SPEAKER 5: When the CO2 concentration inside the biosphere was ramped up to about 400 ppm– this was about 25 years ago when the concentration of CO2 in our atmosphere was about 360– and it was clearly shown that at 400 ppm, the ocean acidified. The corals just all died. 

IRA FLATOW: That’s pretty scary when you think of our oceans, right? 

CHRISTOPHER CONOVER: It is, especially as someone who scuba dives. I know what a healthy or a healthier coral reef looks like. But with climate change and overfishing, loss of herbivores, this type of thing is a definite issue. And that’s what the scientists are now trying to figure out is how to remediate it so they can expand it out to real oceans. 

Because this is big enough. It’s a million gallons. It’s not just a tank in a lab. 

IRA FLATOW: So they want to take some actions to rehabilitate the reef? 

CHRISTOPHER CONOVER: That is their hope. They began this month as part of Earth Month releasing some new animals in to the Biosphere ocean. They’ve done hermit crabs. They’ve done emerald crabs. And this weekend, I believe they are doing sea urchins. All of those are herbivores, and the hope is that they will help to get rid of the algae. 

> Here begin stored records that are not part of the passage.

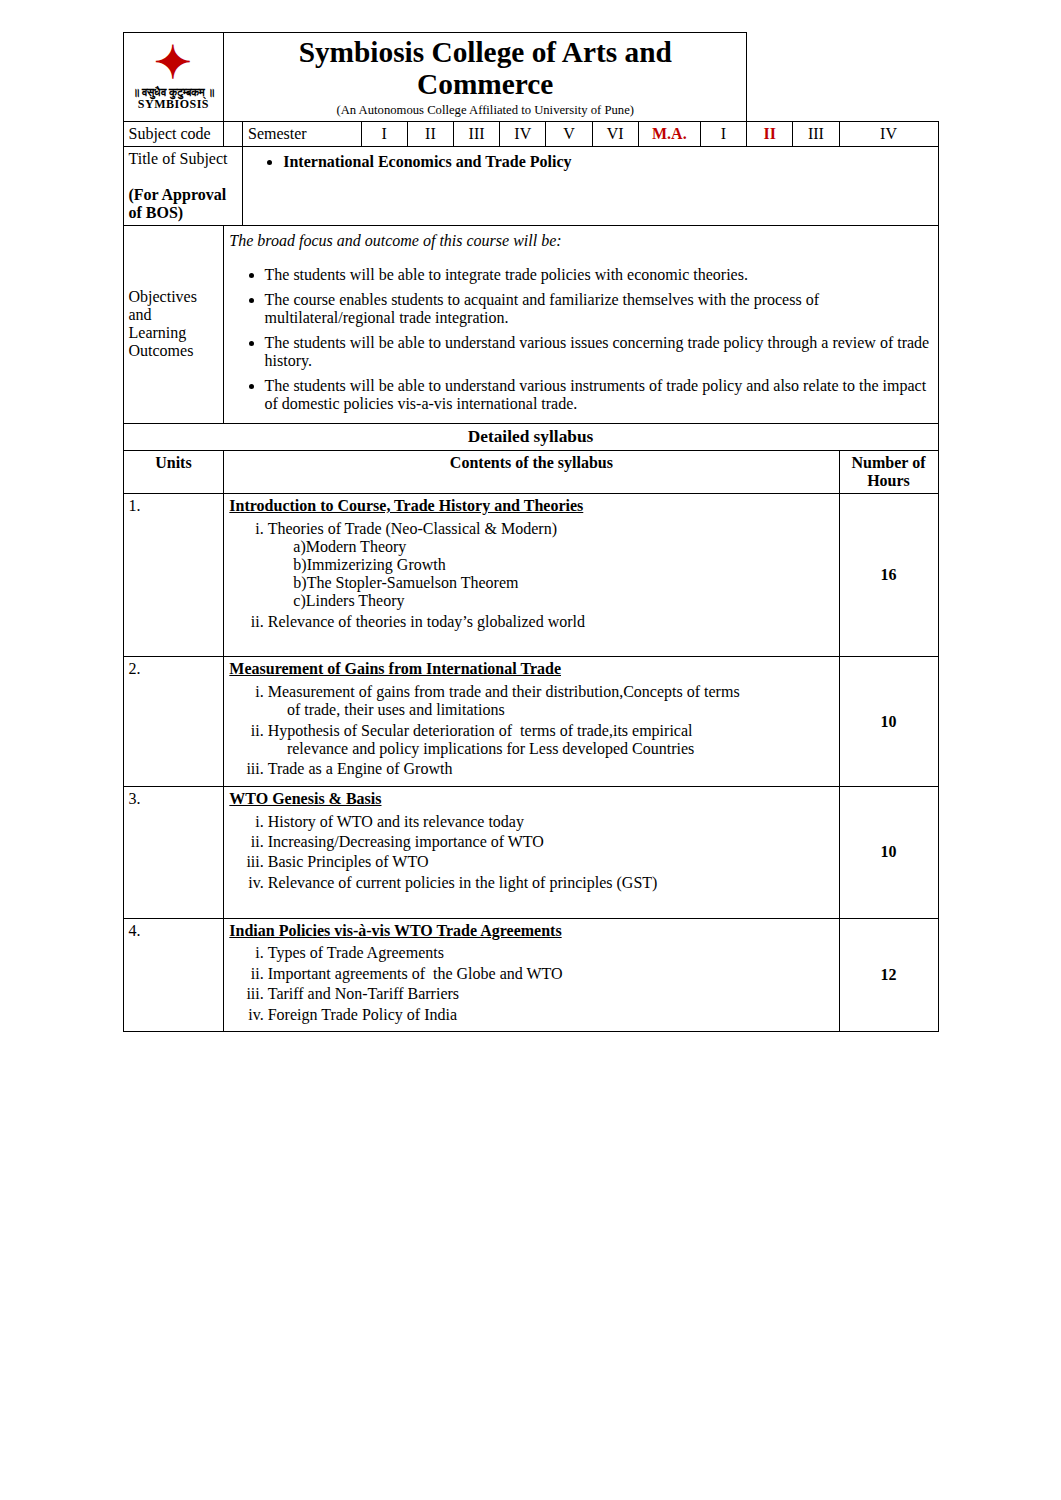| ✦ ॥ वसुधैव कुटुम्बकम् ॥ SYMBIOSIS | Symbiosis College of Arts and Commerce (An Autonomous College Affiliated to University of Pune) |
| Subject code | | Semester | I | II | III | IV | V | VI | M.A. | I | II | III | IV |
| Title of Subject (For Approval of BOS) | International Economics and Trade Policy |
| Objectives and Learning Outcomes | The broad focus and outcome of this course will be: The students will be able to integrate trade policies with economic theories. The course enables students to acquaint and familiarize themselves with the process of multilateral/regional trade integration. The students will be able to understand various issues concerning trade policy through a review of trade history. The students will be able to understand various instruments of trade policy and also relate to the impact of domestic policies vis-a-vis international trade. |
| Detailed syllabus |
| Units | Contents of the syllabus | Number of Hours |
| 1. | Introduction to Course, Trade History and Theories Theories of Trade (Neo-Classical & Modern) a)Modern Theory b)Immizerizing Growth b)The Stopler-Samuelson Theorem c)Linders Theory Relevance of theories in today’s globalized world | 16 |
| 2. | Measurement of Gains from International Trade Measurement of gains from trade and their distribution,Concepts of terms of trade, their uses and limitations Hypothesis of Secular deterioration of terms of trade,its empirical relevance and policy implications for Less developed Countries Trade as a Engine of Growth | 10 |
| 3. | WTO Genesis & Basis History of WTO and its relevance today Increasing/Decreasing importance of WTO Basic Principles of WTO Relevance of current policies in the light of principles (GST) | 10 |
| 4. | Indian Policies vis-à-vis WTO Trade Agreements Types of Trade Agreements Important agreements of the Globe and WTO Tariff and Non-Tariff Barriers Foreign Trade Policy of India | 12 |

Eventually, they want to add new corals in and see how the corals do under various conditions. Because they can control that ocean so carefully with temperature and light and things like that to try and mimic what’s going on in the real world now but also what could be going on in the future, and ways that they could fix problems potentially as they come up in the real ocean. 

IRA FLATOW: Well, as someone who had a coral reef ravaged by algae, I can sympathize with the problem there. And as a scuba diver like you, I have gone back to sites in the Caribbean that I used to dive in that are all dead now. So– 


IRA FLATOW: Yeah. Thank you, Christopher. 


IRA FLATOW: Christopher Conover, a reporter at Arizona Public Media in Tucson.